Charlotte Emlinger, économiste au Centre d’études prospectives et d’informations internationales (CEPII), a largement partagé son expertise sur l’accord Mercosur dans les médias. À cette occasion, elle a souvent entendu des affirmations qui, bien que répandues, ne sont pas toujours exactes. Avec l’aide de Mathieu Parenti, professeur à la Paris School of Economics (PSE) et chercheur à l’INRAE, nous en avons sélectionné quatre qui semblent importantes à examiner de près.
L’agriculture française est menacée par les produits à bas coût du Mercosur : Faux
« J’entends souvent l’idée que le marché européen sera envahi de produits du Mercosur, alors que ce qui est négocié, ce sont des contingents tarifaires [N.D.L.R. : Réduction des tarifs douaniers prévus pour une quantité déterminée par quota], assure l’économiste. La quantité de produits qui pourront entrer sur le marché européen avec des droits de douane réduits est donc limitée. » Ce contingent entraînera potentiellement, pour la viande bovine, une importation supplémentaire de 99 000 tonnes à l’année. « C’est un quota assez faible qui, finalement, ne représente que 1,2 % de la consommation européenne », précise-t-elle. Cet ajout, face aux 200 000 tonnes déjà importées aujourd’hui, ne risquera pas de bouleverser la filière européenne.
Pour la volaille, en revanche, les chiffres sont plus élevés : le contingent augmentera de 180 000 tonnes – représentant 1,8 % de la consommation européenne annuelle –, alors que les importations actuelles s’élèvent déjà à environ 300 000 tonnes. Une autre différence clef réside dans les tarifs douaniers : l’accord prévoit leur suppression totale pour les quantités de volailles négociées et une revalorisation à 5 % pour le contingent de la viande bovine — actuellement à hauteur de 20 à 35 %, dépendamment des produits —, ce qui réduira logiquement leurs prix sur le marché.
Cependant, les contingents négociés comprennent tous types de morceaux. Il faudra ainsi s’attendre à ce que certains morceaux, dont les pays du Mercosur peuvent être spécialistes, prennent une plus grande part des importations. « À vrai dire, les morceaux que l’on retrouvera d’autant plus sur le marché européen seront des morceaux de qualité, avec des produits plus phares comme l’aloyau, assure Charlotte Emlinger. Du moins, ce sera le cas pour la viande bovine. Pour la volaille, du fait de l’aspect très compétitif déjà présent au sein des pays du Mercosur, le constat risque d’être différent. » Pour ce type de viande, l’impact sur le marché européen sera donc plus global.

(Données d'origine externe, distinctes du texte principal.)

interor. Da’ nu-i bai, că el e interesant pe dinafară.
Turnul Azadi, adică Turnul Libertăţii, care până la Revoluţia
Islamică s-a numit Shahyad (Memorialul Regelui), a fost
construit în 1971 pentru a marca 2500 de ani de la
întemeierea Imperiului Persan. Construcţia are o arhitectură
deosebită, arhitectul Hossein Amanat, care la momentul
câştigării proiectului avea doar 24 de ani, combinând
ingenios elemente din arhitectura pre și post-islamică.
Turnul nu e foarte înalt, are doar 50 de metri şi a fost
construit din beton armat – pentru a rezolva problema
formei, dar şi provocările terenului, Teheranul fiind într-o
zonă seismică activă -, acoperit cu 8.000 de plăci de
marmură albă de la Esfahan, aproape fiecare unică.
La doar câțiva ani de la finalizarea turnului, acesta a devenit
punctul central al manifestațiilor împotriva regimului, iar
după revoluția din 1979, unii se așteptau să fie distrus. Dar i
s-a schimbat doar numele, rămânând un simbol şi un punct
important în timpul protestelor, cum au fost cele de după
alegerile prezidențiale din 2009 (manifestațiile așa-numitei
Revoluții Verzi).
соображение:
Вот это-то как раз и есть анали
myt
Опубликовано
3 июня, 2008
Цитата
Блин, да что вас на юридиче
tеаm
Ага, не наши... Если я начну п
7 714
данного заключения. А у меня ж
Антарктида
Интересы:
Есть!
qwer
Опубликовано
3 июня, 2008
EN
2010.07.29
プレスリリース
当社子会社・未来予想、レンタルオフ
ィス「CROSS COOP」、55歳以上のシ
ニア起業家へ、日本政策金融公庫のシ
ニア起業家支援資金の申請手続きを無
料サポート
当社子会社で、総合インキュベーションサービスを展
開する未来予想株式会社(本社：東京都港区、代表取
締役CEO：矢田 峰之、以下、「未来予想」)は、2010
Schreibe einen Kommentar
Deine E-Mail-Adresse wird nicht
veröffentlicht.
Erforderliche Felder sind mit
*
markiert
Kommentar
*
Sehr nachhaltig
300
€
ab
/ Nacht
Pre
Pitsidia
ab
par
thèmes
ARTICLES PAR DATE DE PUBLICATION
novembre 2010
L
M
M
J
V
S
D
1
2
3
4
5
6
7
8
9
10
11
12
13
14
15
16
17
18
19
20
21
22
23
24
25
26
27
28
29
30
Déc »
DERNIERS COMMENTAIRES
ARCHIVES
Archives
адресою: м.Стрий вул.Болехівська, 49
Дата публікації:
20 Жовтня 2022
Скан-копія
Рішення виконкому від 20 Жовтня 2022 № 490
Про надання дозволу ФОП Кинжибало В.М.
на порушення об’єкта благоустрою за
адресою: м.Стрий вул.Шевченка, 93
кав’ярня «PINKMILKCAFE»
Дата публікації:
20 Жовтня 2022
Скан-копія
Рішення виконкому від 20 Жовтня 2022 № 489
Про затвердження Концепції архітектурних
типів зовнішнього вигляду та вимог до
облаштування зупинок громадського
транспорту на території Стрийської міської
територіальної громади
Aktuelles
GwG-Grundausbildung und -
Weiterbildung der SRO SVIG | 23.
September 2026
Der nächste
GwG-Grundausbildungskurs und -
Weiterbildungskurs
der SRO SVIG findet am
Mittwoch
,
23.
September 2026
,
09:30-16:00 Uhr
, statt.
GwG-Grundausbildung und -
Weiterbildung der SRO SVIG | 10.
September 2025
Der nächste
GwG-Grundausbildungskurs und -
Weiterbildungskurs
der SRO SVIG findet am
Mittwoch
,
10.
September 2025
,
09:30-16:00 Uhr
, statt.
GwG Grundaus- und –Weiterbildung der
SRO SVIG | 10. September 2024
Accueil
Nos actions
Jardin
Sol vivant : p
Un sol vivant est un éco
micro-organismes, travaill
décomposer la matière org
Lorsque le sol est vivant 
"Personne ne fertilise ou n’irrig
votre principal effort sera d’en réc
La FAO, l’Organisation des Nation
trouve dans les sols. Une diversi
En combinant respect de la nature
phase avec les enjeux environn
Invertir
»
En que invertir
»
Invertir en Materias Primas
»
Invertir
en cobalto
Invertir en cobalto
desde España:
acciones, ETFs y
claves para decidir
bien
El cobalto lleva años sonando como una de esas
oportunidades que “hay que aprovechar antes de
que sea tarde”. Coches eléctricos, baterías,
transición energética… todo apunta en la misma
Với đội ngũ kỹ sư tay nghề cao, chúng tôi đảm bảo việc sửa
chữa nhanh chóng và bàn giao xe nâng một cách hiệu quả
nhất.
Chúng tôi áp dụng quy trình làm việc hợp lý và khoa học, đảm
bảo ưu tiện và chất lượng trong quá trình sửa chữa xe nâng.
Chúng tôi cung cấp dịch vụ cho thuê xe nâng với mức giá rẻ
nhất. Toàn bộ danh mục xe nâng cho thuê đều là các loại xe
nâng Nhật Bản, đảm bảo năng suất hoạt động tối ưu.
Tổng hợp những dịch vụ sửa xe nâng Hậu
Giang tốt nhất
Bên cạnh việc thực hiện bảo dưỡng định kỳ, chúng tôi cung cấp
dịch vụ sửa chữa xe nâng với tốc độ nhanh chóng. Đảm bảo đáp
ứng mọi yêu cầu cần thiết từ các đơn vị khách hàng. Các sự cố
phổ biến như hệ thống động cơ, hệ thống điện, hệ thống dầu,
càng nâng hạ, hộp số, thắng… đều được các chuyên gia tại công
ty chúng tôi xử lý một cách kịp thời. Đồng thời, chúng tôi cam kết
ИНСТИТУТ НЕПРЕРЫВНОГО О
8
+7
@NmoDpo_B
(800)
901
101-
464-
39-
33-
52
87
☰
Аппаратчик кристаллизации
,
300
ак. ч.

De plus, selon Mathieu Parenti : « Il est important de préciser que les premiers concurrents des agriculteurs français sont les agriculteurs européens. Mais si l’on met de côté la production européenne pour se concentrer uniquement sur les importations, le Mercosur exerce déjà une influence significative sur le marché. » Ce qui reste problématique, d’un point de vue de la concurrence déloyale, se trouve plutôt dans les normes européennes, sanitaires comme environnementales, rendant de fait la production plus coûteuse. Car, et comme le rappelle le professeur : « En règle générale, les normes que respectent les pays qui exportent vers l’UE sont celles qui concernent le produit fini (tel qu’un résidu des pesticides maximal autorisé), l’idée étant que ce sont celles que l’on pourra détecter en UE. Ce n’est pas en faisant des contrôles sur le produit fini que l’Europe aura la main sur les processus de production. C’est pour cela que l’idée d’introduire des “mesures miroirs” – qui contraindraient le processus de production hors UE à respecter les mêmes normes que sur le sol européen (comme c’est le cas du bœuf aux hormones) – avaient été évoquées. Néanmoins leur mise en œuvre demeure difficile. »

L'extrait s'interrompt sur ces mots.